Je me rappelle que Romane avait six mois. Son papa et moi l’avions fait garder par le directeur technique du spectacle sur lequel nous travaillions au Théâtre de la petite marée, à Bonaventure. Nous allions voir ta nouvelle pièce Bienveillance et j’avais probablement mis mon premier rouge à lèvres depuis longtemps. C’était au théâtre de Carleton. En plein milieu du spectacle, je me suis mise à pleurer, sans être capable de m’arrêter. Je pensais à ma fille là-bas, je pensais à ton personnage d’enfant entre la vie et la mort, je pensais à toi, à moi, à ce fameux état «d’écrivaine» que tu portais admirablement bien. Je pleurais ce que tu me donnais d’humains à pleurer, mais je pleurais aussi tout ce que j’étais en train d’apprendre sur mon métier. L’écriture est une rencontre imprévisible avec l’autre, et la tienne, ce jour-là, a marqué mon chemin.

Delporte

Je me rappelle aussi un samedi matin. Moi assise sur la chaise confortable de la coiffeuse avec tes Retranchées entre les mains. Moi qui espère que ces mèches ne finiront jamais, que ce moment n’arrêtera jamais, que tes mots auront en moi un écho perpétuel. J’ai fini de te lire et j’ai eu envie que tu sois là, sur l’autre chaise. J’ai eu envie de me retourner vers toi. De me lever. De te serrer dans mes bras. De te dire merci, merci Fanny. Tes mots ont coloré mon âme. En même temps que la teinture, mes cheveux. (Je doute de ma comparaison, mais tu m’as appris à tolérer le doute.) (Mais je doute quand même.)

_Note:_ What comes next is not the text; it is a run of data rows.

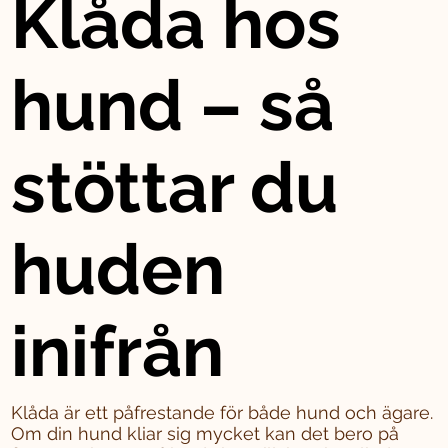
Klåda hos
hund – så
stöttar du
huden
inifrån
Klåda är ett påfrestande för både hund och ägare.
Om din hund kliar sig mycket kan det bero på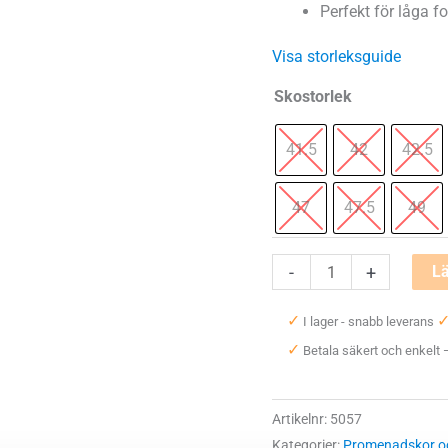
Perfekt för låga fo
Visa storleksguide
Skostorlek
41.5
42
42.5
47
47.5
49
New
-
+
Lä
Balance
✓
I lager - snabb leverans
928v3
✓
Betala säkert och enkelt
XX-
Wide
(6E)
Artikelnr:
5057
Herr
Kategorier:
Promenadskor oc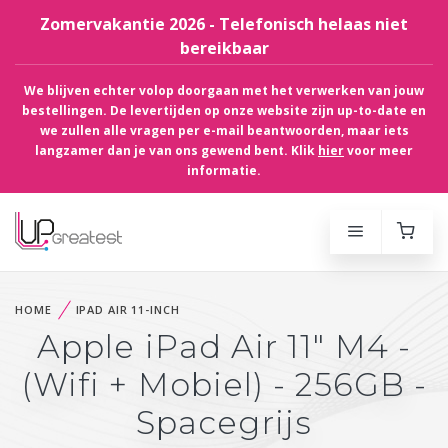
Zomervakantie 2026 - Telefonisch helaas niet
bereikbaar
We blijven echter volop doorgaan met het verwerken van jouw
bestellingen. De levertijden op onze website zijn up-to-date en
we zullen alle vragen per e-mail beantwoorden, maar iets
langzamer dan je van ons gewend bent. Klik
hier
voor meer
informatie.
HOME
IPAD AIR 11-INCH
Apple iPad Air 11" M4 -
(Wifi + Mobiel) - 256GB -
Spacegrijs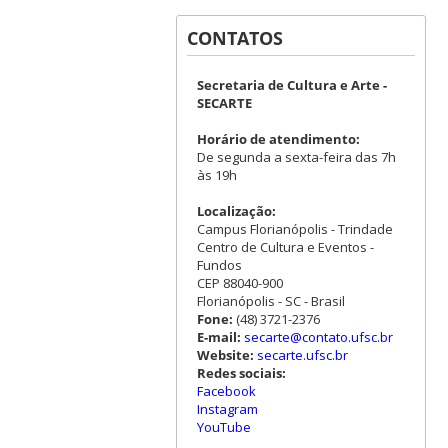
CONTATOS
Secretaria de Cultura e Arte -
SECARTE
Horário de atendimento:
De segunda a sexta-feira das 7h
às 19h
Localização:
Campus Florianópolis - Trindade
Centro de Cultura e Eventos -
Fundos
CEP 88040-900
Florianópolis - SC - Brasil
Fone:
(48) 3721-2376
E-mail:
secarte@contato.ufsc.br
Website:
secarte.ufsc.br
Redes sociais:
Facebook
Instagram
YouTube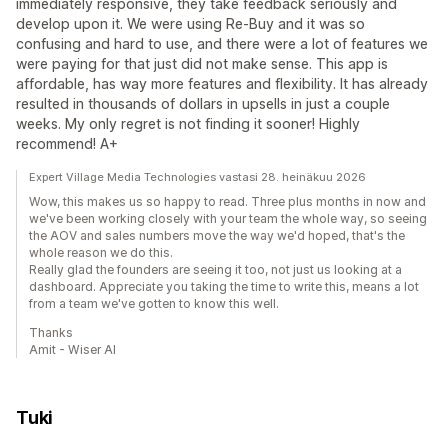
immediately responsive, they take feedback seriously and
develop upon it. We were using Re-Buy and it was so
confusing and hard to use, and there were a lot of features we
were paying for that just did not make sense. This app is
affordable, has way more features and flexibility. It has already
resulted in thousands of dollars in upsells in just a couple
weeks. My only regret is not finding it sooner! Highly
recommend! A+
Expert Village Media Technologies vastasi 28. heinäkuu 2026
Wow, this makes us so happy to read. Three plus months in now and
we've been working closely with your team the whole way, so seeing
the AOV and sales numbers move the way we'd hoped, that's the
whole reason we do this.
Really glad the founders are seeing it too, not just us looking at a
dashboard. Appreciate you taking the time to write this, means a lot
from a team we've gotten to know this well.
Thanks
Amit - Wiser AI
Tuki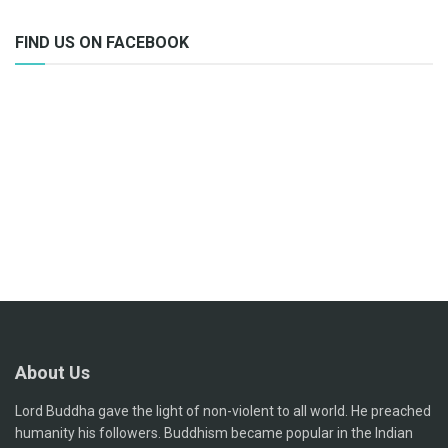
FIND US ON FACEBOOK
About Us
Lord Buddha gave the light of non-violent to all world. He preached
humanity his followers. Buddhism became popular in the Indian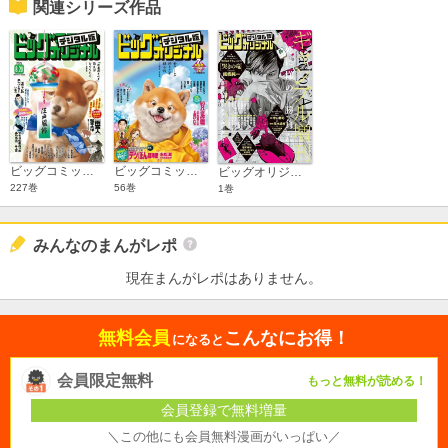
関連シリーズ作品
ビッグコミックオリジナル
ビッグコミックオリジナル増刊
ビッグオリジナル ギャンブル増刊
227巻
56巻
1巻
みんなのまんがレポ
現在まんがレポはありません。
無料会員
こんなにお得！
になると
会員限定無料
もっと無料が読める！
会員登録で無料増量
＼この他にも会員無料漫画がいっぱい／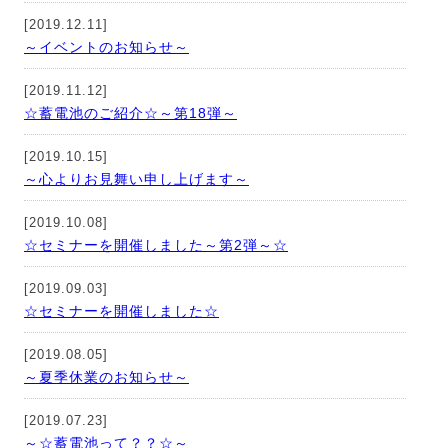
[2019.12.11]
～イベントのお知らせ～
[2019.11.12]
☆蓄電池のご紹介☆～第18弾～
[2019.10.15]
～心よりお見舞い申し上げます～
[2019.10.08]
☆セミナーを開催しました～第2弾～☆
[2019.09.03]
☆セミナーを開催しました☆
[2019.08.05]
～夏季休業のお知らせ～
[2019.07.23]
～☆蓄電池って？？☆～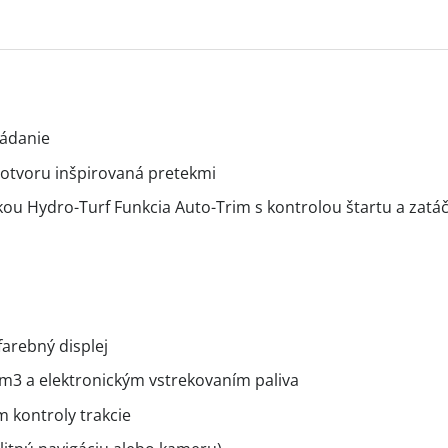
ládanie
 otvoru inšpirovaná pretekmi
kou Hydro-Turf Funkcia Auto-Trim s kontrolou štartu a zatá
farebný displej
3 a elektronickým vstrekovaním paliva
m kontroly trakcie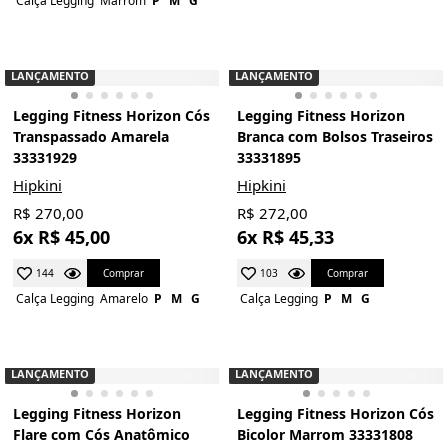
Calça Legging
Marrom
P
M
G
LANÇAMENTO
LANÇAMENTO
Legging Fitness Horizon Cós
Legging Fitness Horizon
Transpassado Amarela
Branca com Bolsos Traseiros
33331929
33331895
Hipkini
Hipkini
R$ 270,00
R$ 272,00
6x R$ 45,00
6x R$ 45,33
Comprar
Comprar
144
103
Calça Legging
Amarelo
P
M
G
Calça Legging
P
M
G
LANÇAMENTO
LANÇAMENTO
Legging Fitness Horizon
Legging Fitness Horizon Cós
Flare com Cós Anatômico
Bicolor Marrom 33331808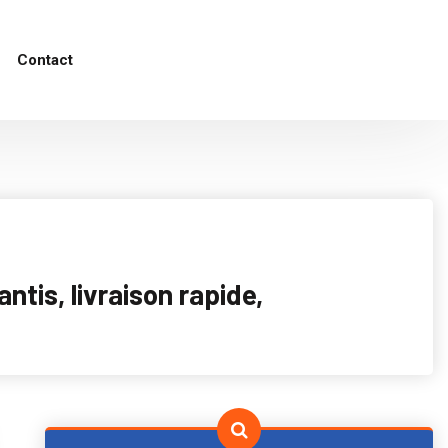
Contact
tis, livraison rapide,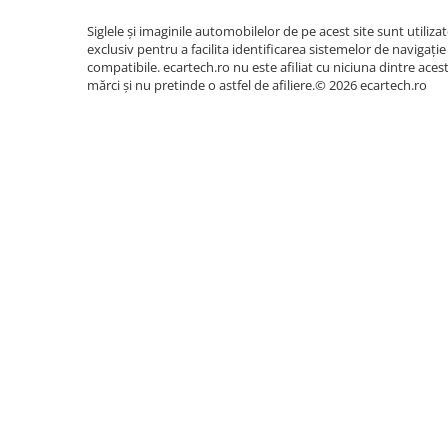
Camera Marsarier
Siglele și imaginile automobilelor de pe acest site sunt utiliza
Camera Trafic DVR
exclusiv pentru a facilita identificarea sistemelor de navigație
Rama adaptare
compatibile. ecartech.ro nu este afiliat cu niciuna dintre aces
mărci și nu pretinde o astfel de afiliere.© 2026 ecartech.ro
Camera marsarier dedicata
Adaptoare Navigatii
Rame adaptare 2DIN
Camera frontala
Accesorii auto
Suport Telefon
Lanterne
Senzori Parcare
Electrice auto
Redresoare Auto
Modulatoare Auto FM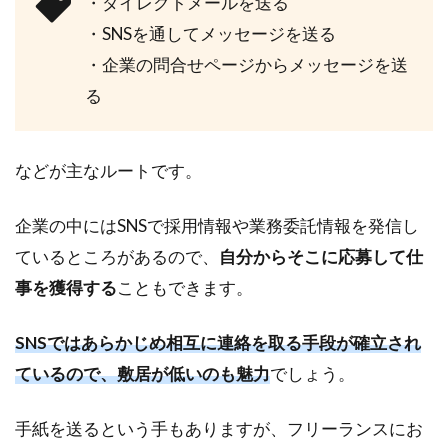
・ダイレクトメールを送る
①：
人脈
・SNSを通してメッセージを送る
をつ
・企業の問合せページからメッセージを送
かっ
て紹
る
介し
ても
らう
などが主なルートです。
4.2
②：
企業の中にはSNSで採用情報や業務委託情報を発信し
ビジ
ているところがあるので、
自分からそこに応募して仕
ネス
系マ
事を獲得する
こともできます。
ッチ
ング
SNSではあらかじめ相互に連絡を取る手段が確立され
アプ
リを
ているので、敷居が低いのも魅力
でしょう。
利用
する
手紙を送るという手もありますが、フリーランスにお
4.3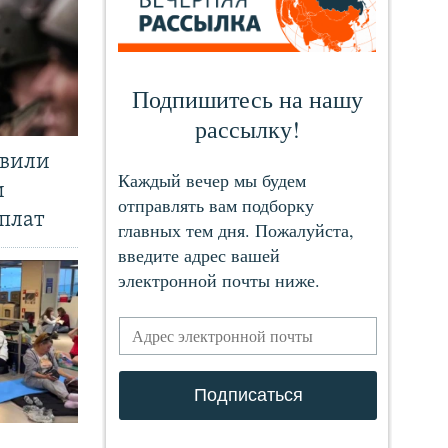
явили
и
плат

Certains soirs difficiles, dans ma maternité solitaire, je te voudrais cachée dans ma cuisine. Si je pouvais, je me retournerais vers toi, les yeux pleins d’eau, et je me permettrais ceci: Fanny, j’ai peur, j’ai mal, je me sens petite, pas capable, je me sens seule et je sens que tout tremble en moi, mais Fanny, je sais que tu comprends, et cette certitude m’aiderait à respirer un bon coup et à traverser cette minute insupportable. Et comme ça, une minute après l’autre, je réussirais à trouver un espace de calme en moi. Et c’est pour ça, Fanny, que tu es nécessaire. Ton écriture est le genre de rencontre qui nous donne la certitude de ne pas être seule. Elle aide tes lecteurs à trouver un espace de respiration inédit en eux.

Il paraît que j’avais raison de résister. Comme toi. Il paraît que je t’aime. Il paraît que je ne te l’avais jamais dit. ♦

Rébecca

 


Rébecca Déraspe est autrice dramatique. Elle a écrit plusieurs pièces jouées et traduites à travers le monde dont Gamètes, Je suis William, Nino, Le merveilleux voyage de Réal de Montréal, Peau d’ours et Deux ans de votre vie.